Escoffier joined the New York City Department of Health and Mental Hygiene in 1995, where he was a communications strategist who led several media campaigns on a variety of health issues, including HIV. Early in his career in public health, he disagreed with the strategy of some government leaders regarding HIV prevention, especially when it came to discouraging promiscuity. Under the pseudonym of P.J. Edwards, he published a book chapter in which he reviewed investigation documents by health inspectors, showing how regulations against bathhouses, adult theaters, and sex clubs in the name of the public health upheld narrow notions of sexual morality and heteronormativity. He devised media campaigns which facilitated sexual health rather than discouraging certain types of behaviors. While working full-time for the health department, he managed to maintain a prolific scholarly career, dedicating most of his weekends and vacation time to writing.

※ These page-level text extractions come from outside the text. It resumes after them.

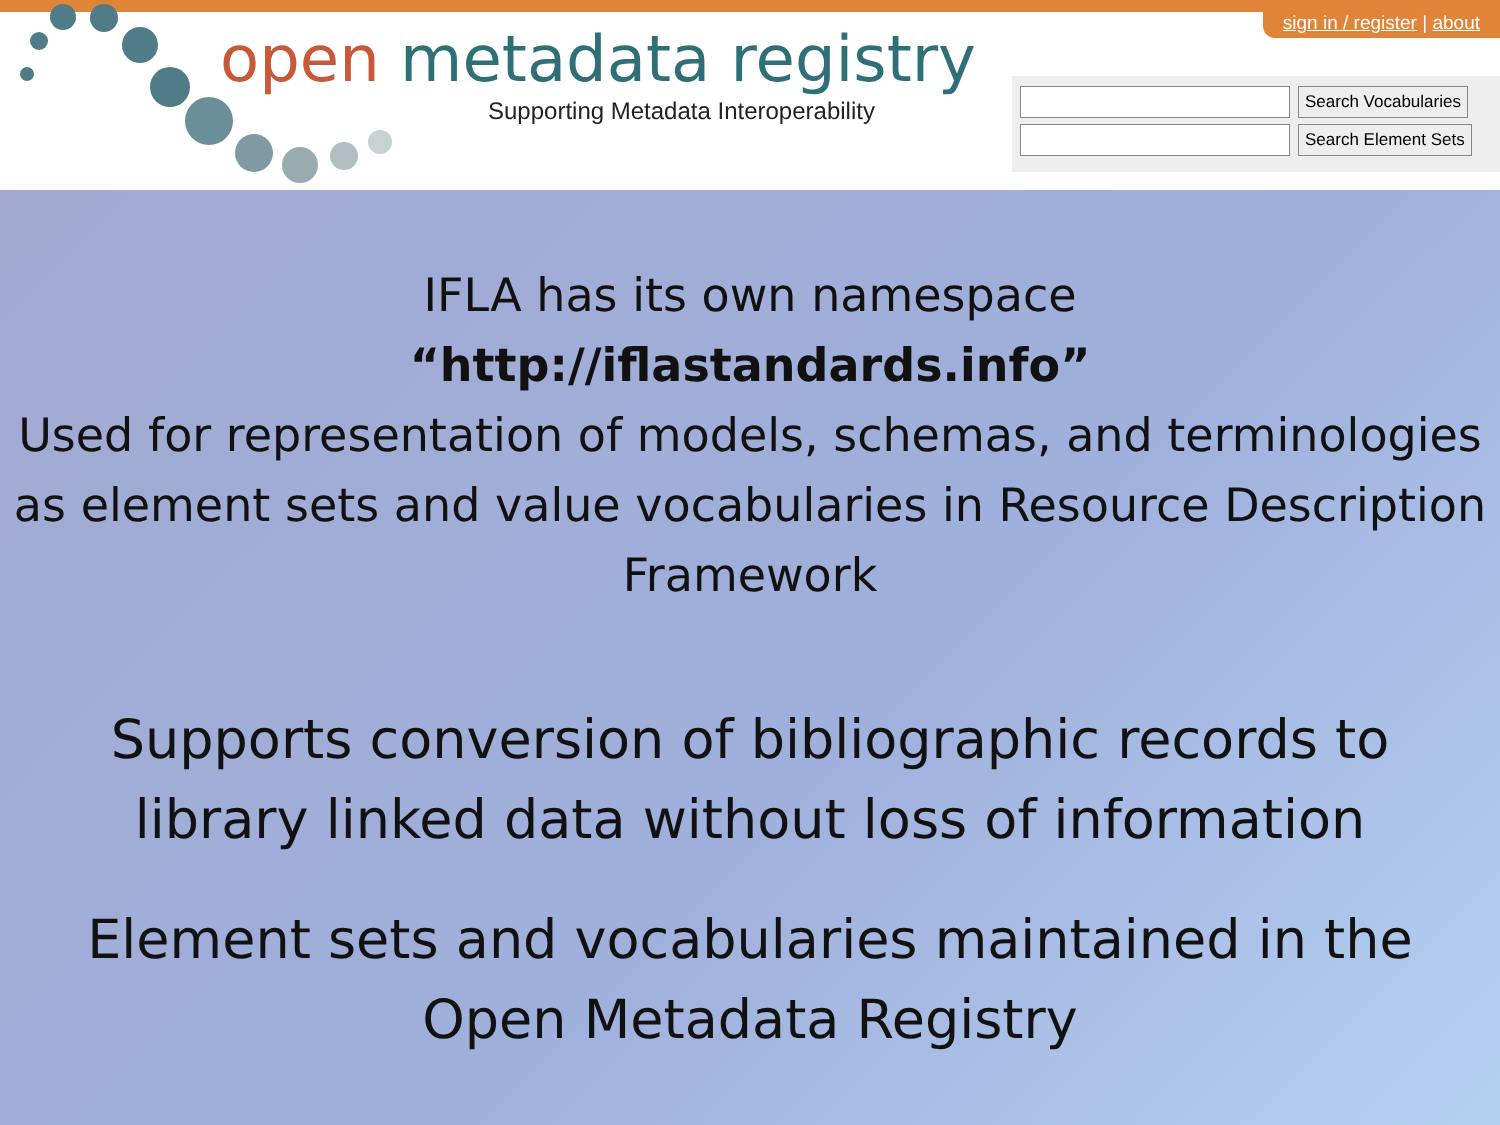open metadata registry
Supporting Metadata Interoperability
sign in / register | about
Search Vocabularies
Search Element Sets
IFLA has its own namespace
“http://iflastandards.info”
Used for representation of models, schemas, and terminologies as element sets and value vocabularies in Resource Description Framework
Supports conversion of bibliographic records to library linked data without loss of information
Element sets and vocabularies maintained in the Open Metadata Registry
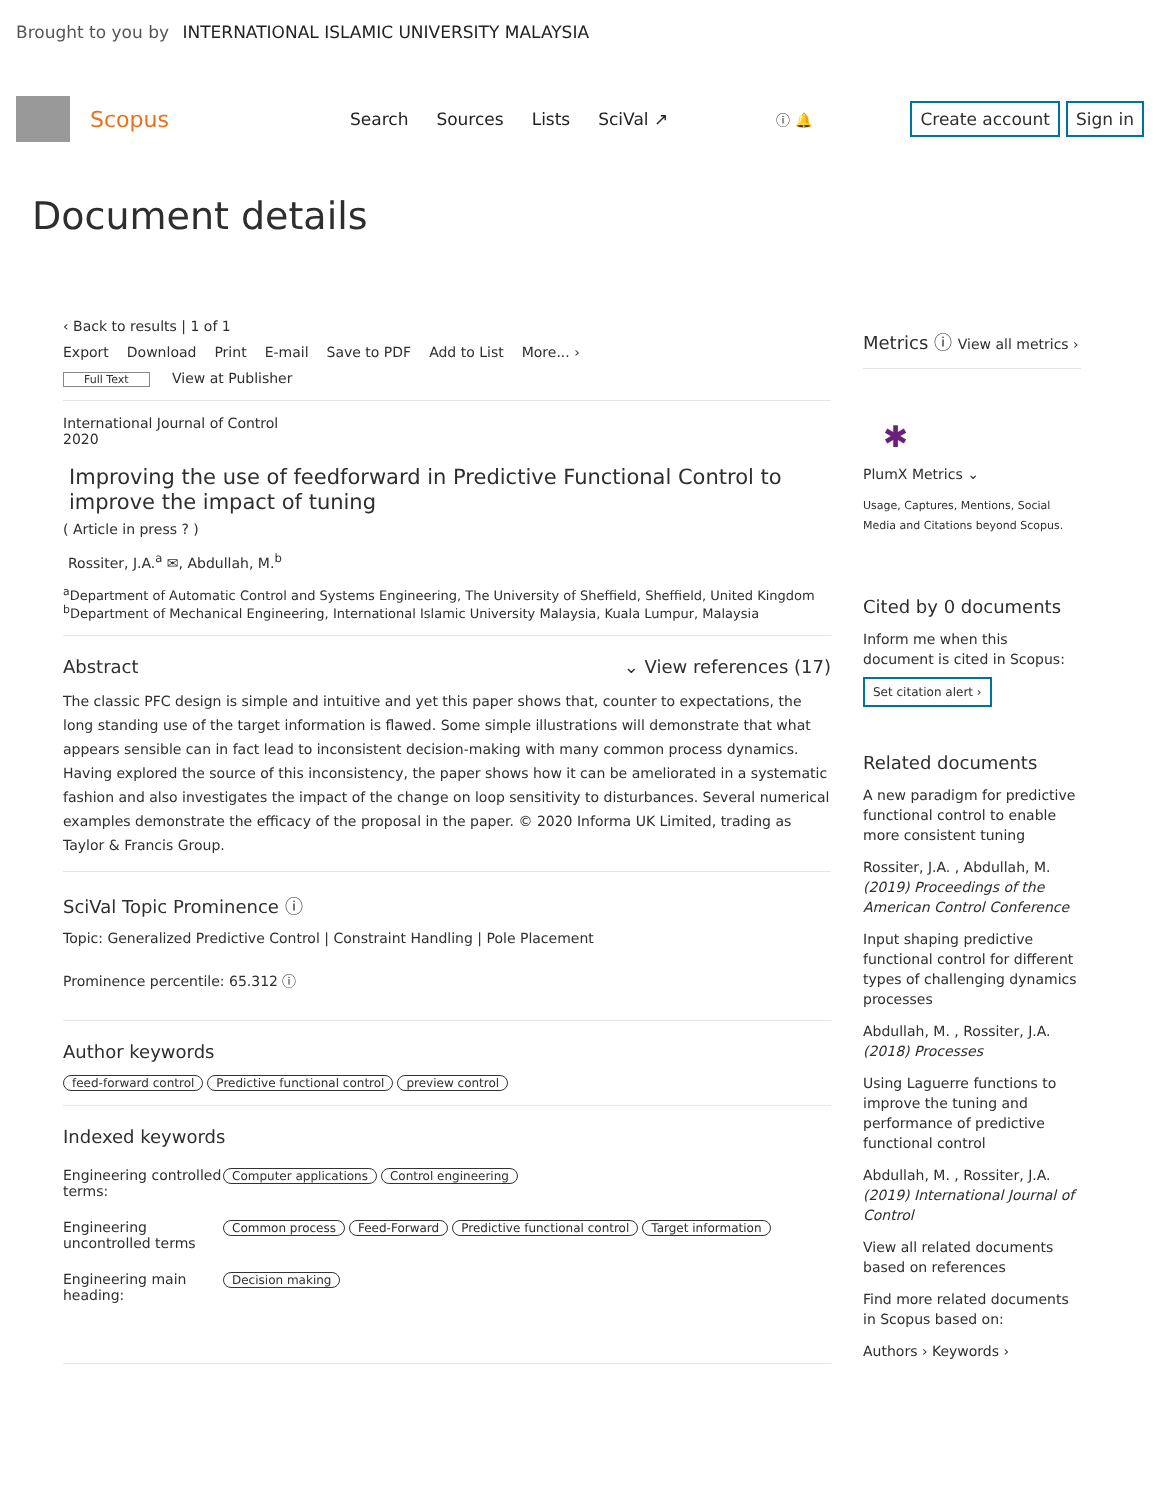Brought to you by INTERNATIONAL ISLAMIC UNIVERSITY MALAYSIA
Scopus Search Sources Lists SciVal ↗ ⓘ 🔔 Create account Sign in
Document details
‹ Back to results | 1 of 1
Export Download Print E-mail Save to PDF Add to List More... ›
Full Text View at Publisher
International Journal of Control
2020
Improving the use of feedforward in Predictive Functional Control to improve the impact of tuning
( Article in press ? )
Rossiter, J.A.<sup>a</sup> ✉, Abdullah, M.<sup>b</sup>
<sup>a</sup> Department of Automatic Control and Systems Engineering, The University of Sheffield, Sheffield, United Kingdom
<sup>b</sup> Department of Mechanical Engineering, International Islamic University Malaysia, Kuala Lumpur, Malaysia
Abstract ⌄ View references (17)
The classic PFC design is simple and intuitive and yet this paper shows that, counter to expectations, the long standing use of the target information is flawed. Some simple illustrations will demonstrate that what appears sensible can in fact lead to inconsistent decision-making with many common process dynamics. Having explored the source of this inconsistency, the paper shows how it can be ameliorated in a systematic fashion and also investigates the impact of the change on loop sensitivity to disturbances. Several numerical examples demonstrate the efficacy of the proposal in the paper. © 2020 Informa UK Limited, trading as Taylor & Francis Group.
SciVal Topic Prominence ⓘ
Topic: Generalized Predictive Control | Constraint Handling | Pole Placement
Prominence percentile: 65.312 ⓘ
Author keywords
feed-forward control Predictive functional control preview control
Indexed keywords
Engineering controlled terms:
Computer applications Control engineering
Engineering uncontrolled terms
Common process Feed-Forward Predictive functional control Target information
Engineering main heading:
Decision making
Metrics ⓘ View all metrics ›
✱
PlumX Metrics ⌄
Usage, Captures, Mentions, Social Media and Citations beyond Scopus.
Cited by 0 documents
Inform me when this document is cited in Scopus:
Set citation alert ›
Related documents
A new paradigm for predictive functional control to enable more consistent tuning
Rossiter, J.A. , Abdullah, M.
(2019) Proceedings of the American Control Conference
Input shaping predictive functional control for different types of challenging dynamics processes
Abdullah, M. , Rossiter, J.A.
(2018) Processes
Using Laguerre functions to improve the tuning and performance of predictive functional control
Abdullah, M. , Rossiter, J.A.
(2019) International Journal of Control
View all related documents based on references
Find more related documents in Scopus based on:
Authors › Keywords ›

After retiring from his health department position in 2015, he became involved with the Brooklyn Institute for Social Research, a non-profit organization offering critical education in the humanities and social sciences, where he led seminars on sexual revolution, sexual liberation, Marcuse, and Deleuze and Guattari. Additionally, he frequently organized roundtables at various professional meetings and led a seminar series at CUNY’s Center for LGBTQ Studies (CLAGS) in 2017 titled “The Age of Promiscuity.” A tireless community builder, for nearly two years beginning in 2016, he hosted a monthly study group for students, scholars, and other writers and artists interested in sexuality, history, and pornography, nicknamed the “tupperware group for perverts.” This group then evolved into a monthly “salon” for anyone interested in discussing “sexuality, politics, philosophy, contemporary culture, the economics of capitalism, pornography, urban design, New York in the 1970s, dance and leftwing politics,” which unfortunately ended shortly after the onset of the COVID-19 pandemic. At the last in-person meeting in February 2020, Jeffrey invited attendees to toast “community and perversity!”